次世代半導体パッケージングの中核技術とされるガラス基板の商用化を前に、SK・LG・サムスンなどが素材・工程各社との協力関係を迅速に拡大している。単なる技術開発競争を超え、今後の量産を念頭に置いたバリューチェーン先取り競争へ局面が移っているとの評価が出ている。

SKCは昨年1月、米ラスベガスで開かれた「CES 2025」で半導体用ガラス基板の試作品を展示した/SKC

ガラス基板は、従来の半導体パッケージで主に使われてきた有機素材の基板の代わりにガラスを中核素材として活用する次世代パッケージング技術である。ガラスは熱膨張が小さく平坦度が高いため微細回路の実装に有利で、信号損失を抑え電力効率を高められる利点がある。人工知能(AI)半導体のように高性能・高集積チップが拡大するほど、パッケージング段階での精密度と安定性が性能を左右し、業界ではガラス基板を次世代パッケージングの有力な代替案とみている。

16日業界によると、SKグループではSKCが子会社アプソリクスを中心にガラス基板の量産準備を加速している。SKCがガラス基板事業に注力する背景には既存主力事業の構造的限界がある。石油化学の不振で業績負担が続くなか、AI半導体の拡大とともに成長し得る高付加パッケージング素材としてガラス基板を選定したとの分析だ。短期収益よりも量産入りの可否自体が中長期の事業再編の分岐点だとの判断がある。

アプソリクスは日本のTOKに依存していたガラス基板用フォトレジスト(PR)に国内素材企業を追加して供給先を多角化しており、TGV(ガラス貫通電極)とめっき工程についても既存協力先に加え追加パートナーを模索し、工程の二元化を検討中である。今年の量産を目標とする以上、技術完成度だけでなく供給安定性の確保が重要課題とされる。

サムスンもガラス基板を次世代パッケージング競争力の一部と位置づけ、バリューチェーン確保に乗り出した。サムスン電機は日本の住友化学とガラス基板の中核素材であるグラスコア関連の合弁会社(JV)設立を推進しており、サムスン電子はサムスンベンチャー投資を通じて国内のガラス基板専業企業JWMTに投資し、設備増設と生産能力拡大を支援している。素材から加工、基板へと至る構造を段階的に構築しようとする動きとみられる。

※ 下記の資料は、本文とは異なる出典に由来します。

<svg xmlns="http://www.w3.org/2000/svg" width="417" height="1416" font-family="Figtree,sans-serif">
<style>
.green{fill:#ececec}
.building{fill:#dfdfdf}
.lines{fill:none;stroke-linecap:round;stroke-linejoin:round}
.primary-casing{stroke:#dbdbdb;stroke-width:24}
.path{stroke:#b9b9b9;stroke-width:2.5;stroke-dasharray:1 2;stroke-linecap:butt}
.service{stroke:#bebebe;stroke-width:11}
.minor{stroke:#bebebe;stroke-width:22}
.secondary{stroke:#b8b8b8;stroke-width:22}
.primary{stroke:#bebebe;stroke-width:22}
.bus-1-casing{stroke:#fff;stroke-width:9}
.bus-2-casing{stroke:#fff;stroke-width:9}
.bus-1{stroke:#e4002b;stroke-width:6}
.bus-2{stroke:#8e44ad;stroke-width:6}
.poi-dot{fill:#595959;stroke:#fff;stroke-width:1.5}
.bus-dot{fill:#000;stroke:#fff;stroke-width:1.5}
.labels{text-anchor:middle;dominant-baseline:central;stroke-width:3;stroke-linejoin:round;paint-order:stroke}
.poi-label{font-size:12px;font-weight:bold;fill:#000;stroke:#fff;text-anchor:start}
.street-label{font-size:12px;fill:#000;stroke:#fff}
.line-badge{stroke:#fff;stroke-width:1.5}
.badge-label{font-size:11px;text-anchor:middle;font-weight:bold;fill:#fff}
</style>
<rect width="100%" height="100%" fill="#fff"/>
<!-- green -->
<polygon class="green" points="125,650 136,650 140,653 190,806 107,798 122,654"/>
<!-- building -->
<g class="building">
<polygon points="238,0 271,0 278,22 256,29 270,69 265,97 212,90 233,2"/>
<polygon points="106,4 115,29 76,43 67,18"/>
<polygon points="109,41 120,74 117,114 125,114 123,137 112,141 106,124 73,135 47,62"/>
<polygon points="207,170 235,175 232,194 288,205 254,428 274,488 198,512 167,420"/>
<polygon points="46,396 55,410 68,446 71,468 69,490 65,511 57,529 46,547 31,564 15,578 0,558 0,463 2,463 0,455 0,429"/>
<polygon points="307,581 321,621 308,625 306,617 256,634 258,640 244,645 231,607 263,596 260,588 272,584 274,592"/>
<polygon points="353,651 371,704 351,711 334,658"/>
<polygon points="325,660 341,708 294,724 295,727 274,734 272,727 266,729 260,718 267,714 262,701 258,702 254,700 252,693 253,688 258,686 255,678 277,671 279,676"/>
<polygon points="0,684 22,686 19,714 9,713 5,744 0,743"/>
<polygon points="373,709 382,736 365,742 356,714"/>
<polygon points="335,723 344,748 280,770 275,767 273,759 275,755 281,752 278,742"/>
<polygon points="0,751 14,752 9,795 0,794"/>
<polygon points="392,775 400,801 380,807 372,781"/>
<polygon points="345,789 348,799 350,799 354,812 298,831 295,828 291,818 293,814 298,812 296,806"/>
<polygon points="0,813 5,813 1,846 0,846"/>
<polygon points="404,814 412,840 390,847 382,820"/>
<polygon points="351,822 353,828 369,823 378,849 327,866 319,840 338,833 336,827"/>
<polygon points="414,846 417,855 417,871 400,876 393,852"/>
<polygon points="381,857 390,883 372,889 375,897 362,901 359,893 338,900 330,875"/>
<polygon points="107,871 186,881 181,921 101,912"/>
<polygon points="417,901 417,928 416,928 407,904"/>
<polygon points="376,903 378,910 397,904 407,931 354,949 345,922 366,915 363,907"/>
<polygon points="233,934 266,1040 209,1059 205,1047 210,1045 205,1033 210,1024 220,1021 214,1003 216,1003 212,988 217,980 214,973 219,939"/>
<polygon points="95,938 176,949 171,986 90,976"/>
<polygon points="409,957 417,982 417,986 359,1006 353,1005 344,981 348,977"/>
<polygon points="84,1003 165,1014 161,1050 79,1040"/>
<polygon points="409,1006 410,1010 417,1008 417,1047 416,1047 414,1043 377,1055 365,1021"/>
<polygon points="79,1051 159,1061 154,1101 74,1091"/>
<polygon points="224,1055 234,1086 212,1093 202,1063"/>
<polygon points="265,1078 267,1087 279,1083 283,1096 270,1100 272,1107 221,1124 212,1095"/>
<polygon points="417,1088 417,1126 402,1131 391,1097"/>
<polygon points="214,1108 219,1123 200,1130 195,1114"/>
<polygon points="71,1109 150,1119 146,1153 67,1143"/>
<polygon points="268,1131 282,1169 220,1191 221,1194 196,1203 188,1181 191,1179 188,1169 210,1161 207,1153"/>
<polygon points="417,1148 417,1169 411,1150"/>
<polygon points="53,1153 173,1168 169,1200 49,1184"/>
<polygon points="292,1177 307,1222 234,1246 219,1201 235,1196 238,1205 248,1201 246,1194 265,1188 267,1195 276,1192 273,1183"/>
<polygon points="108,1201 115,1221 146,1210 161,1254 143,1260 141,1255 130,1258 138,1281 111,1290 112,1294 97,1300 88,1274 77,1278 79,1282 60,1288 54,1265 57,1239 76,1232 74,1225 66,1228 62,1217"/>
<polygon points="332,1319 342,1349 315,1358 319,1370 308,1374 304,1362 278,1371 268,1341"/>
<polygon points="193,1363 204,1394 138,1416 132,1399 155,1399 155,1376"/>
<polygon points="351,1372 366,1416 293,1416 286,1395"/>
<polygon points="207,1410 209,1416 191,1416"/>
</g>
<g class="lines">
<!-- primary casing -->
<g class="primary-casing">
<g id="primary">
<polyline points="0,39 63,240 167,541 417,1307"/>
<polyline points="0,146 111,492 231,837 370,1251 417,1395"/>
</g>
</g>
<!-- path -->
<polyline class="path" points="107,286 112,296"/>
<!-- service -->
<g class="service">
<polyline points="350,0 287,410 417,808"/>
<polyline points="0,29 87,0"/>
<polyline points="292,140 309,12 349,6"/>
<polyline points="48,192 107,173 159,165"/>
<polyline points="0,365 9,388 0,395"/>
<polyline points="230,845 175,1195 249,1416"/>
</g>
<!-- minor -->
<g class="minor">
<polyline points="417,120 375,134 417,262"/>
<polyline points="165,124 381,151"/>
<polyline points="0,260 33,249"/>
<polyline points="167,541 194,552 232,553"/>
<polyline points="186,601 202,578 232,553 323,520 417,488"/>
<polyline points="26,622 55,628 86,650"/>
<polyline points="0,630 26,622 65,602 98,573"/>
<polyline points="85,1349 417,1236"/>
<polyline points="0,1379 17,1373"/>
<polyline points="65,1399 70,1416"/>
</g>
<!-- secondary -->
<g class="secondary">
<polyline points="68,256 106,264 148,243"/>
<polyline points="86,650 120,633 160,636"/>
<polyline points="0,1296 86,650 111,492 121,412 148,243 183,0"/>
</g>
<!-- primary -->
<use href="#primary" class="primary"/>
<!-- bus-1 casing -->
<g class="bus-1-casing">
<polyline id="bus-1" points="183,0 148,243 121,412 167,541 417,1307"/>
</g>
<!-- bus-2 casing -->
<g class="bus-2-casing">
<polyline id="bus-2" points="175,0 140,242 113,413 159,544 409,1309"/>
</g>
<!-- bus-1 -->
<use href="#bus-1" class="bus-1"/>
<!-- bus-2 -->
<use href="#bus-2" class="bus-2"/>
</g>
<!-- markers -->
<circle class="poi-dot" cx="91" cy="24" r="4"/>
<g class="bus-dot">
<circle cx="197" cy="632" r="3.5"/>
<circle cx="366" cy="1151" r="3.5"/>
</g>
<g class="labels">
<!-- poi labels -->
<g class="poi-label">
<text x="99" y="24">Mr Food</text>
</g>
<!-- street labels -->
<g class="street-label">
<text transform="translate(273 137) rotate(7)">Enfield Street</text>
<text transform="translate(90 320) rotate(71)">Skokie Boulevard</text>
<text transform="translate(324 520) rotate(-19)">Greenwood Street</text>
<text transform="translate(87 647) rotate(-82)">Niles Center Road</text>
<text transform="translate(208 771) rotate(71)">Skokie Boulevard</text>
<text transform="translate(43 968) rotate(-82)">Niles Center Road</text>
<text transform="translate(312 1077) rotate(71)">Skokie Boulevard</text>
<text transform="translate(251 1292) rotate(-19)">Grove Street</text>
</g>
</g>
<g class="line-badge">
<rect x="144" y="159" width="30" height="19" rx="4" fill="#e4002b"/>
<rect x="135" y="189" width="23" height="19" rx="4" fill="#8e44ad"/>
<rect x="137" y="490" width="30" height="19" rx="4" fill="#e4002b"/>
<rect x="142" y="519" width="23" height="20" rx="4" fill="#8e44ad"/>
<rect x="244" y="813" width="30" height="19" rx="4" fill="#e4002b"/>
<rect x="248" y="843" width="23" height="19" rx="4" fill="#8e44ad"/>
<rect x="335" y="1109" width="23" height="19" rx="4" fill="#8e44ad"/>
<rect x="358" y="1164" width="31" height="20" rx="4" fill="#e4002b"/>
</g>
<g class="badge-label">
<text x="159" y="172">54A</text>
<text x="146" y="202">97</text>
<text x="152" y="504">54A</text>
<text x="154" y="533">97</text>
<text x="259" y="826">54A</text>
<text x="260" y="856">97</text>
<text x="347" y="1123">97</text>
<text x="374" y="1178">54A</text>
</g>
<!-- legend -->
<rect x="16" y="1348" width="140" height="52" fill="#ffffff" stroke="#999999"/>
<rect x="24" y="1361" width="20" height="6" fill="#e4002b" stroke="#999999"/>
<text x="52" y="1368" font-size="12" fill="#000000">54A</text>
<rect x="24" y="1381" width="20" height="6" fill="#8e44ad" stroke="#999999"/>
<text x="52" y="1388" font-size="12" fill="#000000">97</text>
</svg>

LGでもLGイノテックがガラス基板を既存の基板・パッケージング事業の延長線上で検討している。ガラス精密加工能力を持つUTIに投資した後、ガラス基板の強度向上技術を共同開発しており、パイロット生産ラインを構築して量産可能性を段階的に点検している。既存事業との相乗効果を踏まえ、核心工程は自ら確保しつつ外部技術との協業を併行する戦略と解釈される。

業界ではこうした動きの背景として、ガラス基板工程の複雑性と差し迫った量産スケジュールを挙げる。ガラス基板はPR、グラスコア、TGV、めっき、強化ガラス加工など工程ごとの難度が高く、単一企業が全工程を自社で構築するには時間も負担も大きいとの指摘が出ている。とりわけ主要企業の量産日程が可視化されるなか、顧客認証後に生産量と歩留まりを安定的に引き上げる段階に備えるパートナーシップ構築の必要性が高まっているとの分析だ。

業界関係者は「ガラス基板の競争は誰が技術を先に確保するかよりも、誰が量産を前提とした構造を先に完成させるかの勝負だ」と述べ、「初期は歩留まりの安定と供給の信頼度がカギであるため、単一企業中心ではなく複数の専門企業が役割を分担して協力する方式が不可避だ」と語った。続けて「AI半導体の拡大で高性能パッケージング需要が急速に増えている以上、先んじてバリューチェーンを構築した企業が中長期的に市場の主導権を握る可能性が大きい」と付け加えた。